The fact is that abstinence is the only sure way to prevent HIV transmission. AIDS activists do not, as Miss Simmons claims, “for all practical purposes” reject that notion. We do, however, acknowledge that humans are sexual beings and will continue to engage in sexual activity whether or not parents, religious leaders or peers tell them not to. “For all practical purposes,” in a city where one in 20 adults is estimated to be HIV positive, every sexually active person should have access to condoms.

The fact is that condoms save lives. They are 98 percent to 99 percent effective in preventing the transmission of HIV. These are not the wild claims of HIV/AIDS activists. They are the overwhelming scientific conclusions of dozens of objective researchers whose credentials are impeccable. And they have the backing of the nation’s leading research institutions, including the National Academy of Sciences, the Institute of Medicine and the National Institutes of Health.

Fact: Like it or not, many unmarried people and people young and old in non-monogamous relationships are sexually active. For example, studies show that approximately two-thirds of high school students have engaged in sexual intercourse by the time they graduate.

Should we do all we can to ensure that young people delay sexual activity? Of course we should. However, if telling them not to have sex isn’t working, shouldn’t we empower them to protect themselves by providing them with comprehensive sexual health information that includes science-based messages about both abstinence and condom efficacy?

There are more than 15 million new cases of sexually transmitted diseases in the United States every year. That statistic alone is an indication of the serious consequences of unprotected sex. Providing sexually active people of any age with access to comprehensive sexual health education and information, including the importance of correct and consistent use of condoms, is a sensible and responsible way to help sexually active people protect themselves against HIV infection.

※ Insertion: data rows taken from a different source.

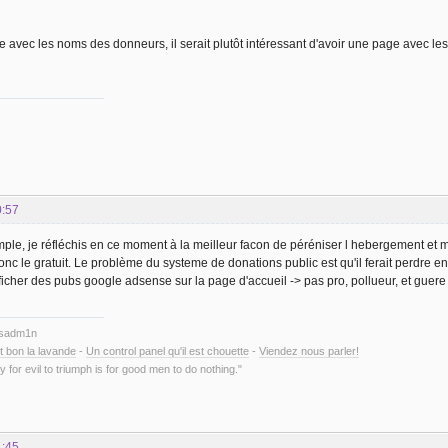
e avec les noms des donneurs, il serait plutôt intéressant d'avoir une page avec les
0:57
mple, je réfléchis en ce moment à la meilleur facon de péréniser l hebergement et ma 
nc le gratuit. Le problème du systeme de donations public est qu'il ferait perdre en 
afficher des pubs google adsense sur la page d'accueil -> pas pro, pollueur, et guer
ysadm1n
t bon la lavande
-
Un control panel qu'il est chouette
-
Viendez nous parler!
y for evil to triumph is for good men to do nothing."
1:45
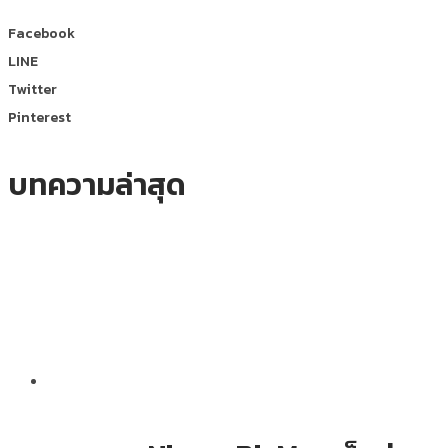
Facebook
LINE
Twitter
Pinterest
บทความล่าสุด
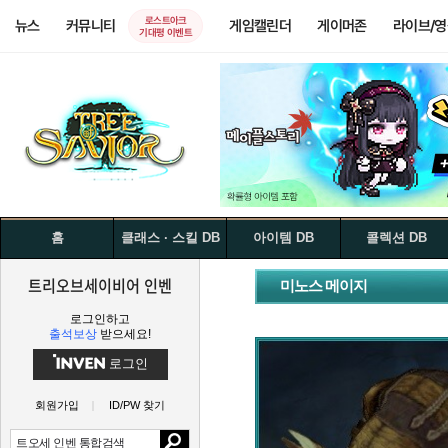
로스트아크
뉴스
커뮤니티
게임캘린더
게이머존
라이브/
기대평 이벤트
홈
클래스 · 스킬 DB
아이템 DB
콜렉션 DB
트리오브세이비어 인벤
미노스 메이지
로그인하고
출석보상
받으세요!
로그인
회원가입
ID/PW 찾기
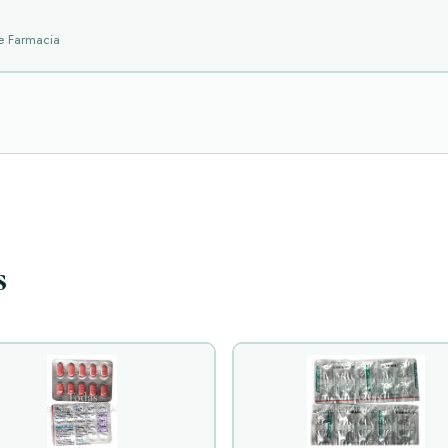
de Farmacia
s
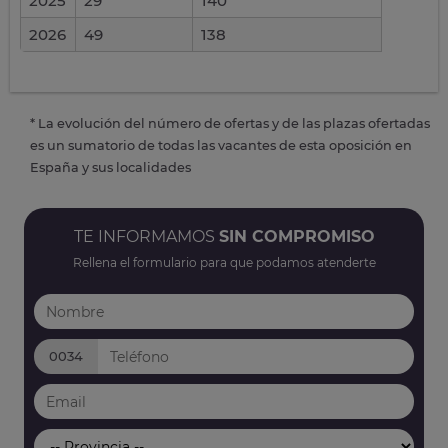
2025
29
140
2026
49
138
* La evolución del número de ofertas y de las plazas ofertadas
es un sumatorio de todas las vacantes de esta oposición en
España y sus localidades
TE INFORMAMOS
SIN COMPROMISO
Rellena el formulario para que podamos atenderte
0034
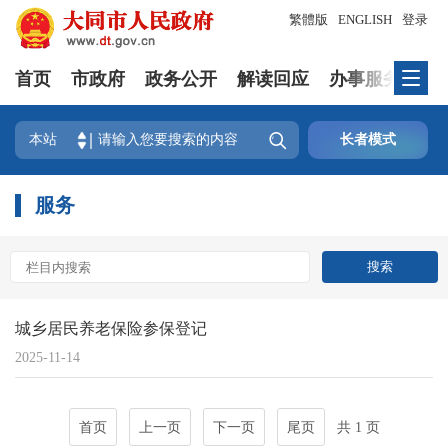
繁體版
ENGLISH
登录
首页
市政府
政务公开
解读回应
办事服务
互

本站
长者模式
服务
城乡居民养老保险参保登记
2025-11-14
首页
上一页
下一页
尾页
共 1 页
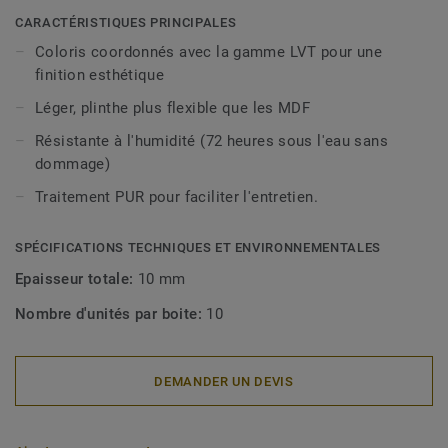
décoratives sont compatibles avec tous nos revêtements
CARACTÉRISTIQUES PRINCIPALES
LVT (à coller, à cliquer et en pose libre).
Coloris coordonnés avec la gamme LVT pour une
finition esthétique
Léger, plinthe plus flexible que les MDF
Résistante à l'humidité (72 heures sous l'eau sans
dommage)
Traitement PUR pour faciliter l'entretien.
SPÉCIFICATIONS TECHNIQUES ET ENVIRONNEMENTALES
Epaisseur totale:
10 mm
Nombre d'unités par boite:
10
DEMANDER UN DEVIS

Simply giving away condoms is not going to stop the spread of HIV, but it is a critical component of HIV prevention. Whitman-Walker Clinic and dozens of other community-based organizations in this city work hand in hand with the Department of Health to provide counseling, testing and referral for those who are at risk of infection and those who already are infected.

We must continue to work together and do all we can to stop this deadly disease from infecting any more of our residents.

According to the secretary-general of the United Nations, the world is losing the battle to end the human suffering caused by AIDS. That is as true in Washington as it is in many developing countries. The answer is not to take away one of the critical weapons we have to prevent infection.

The answer is to face the fact that we are all sexual beings who need both information and the tools necessary to prevent HIV infection.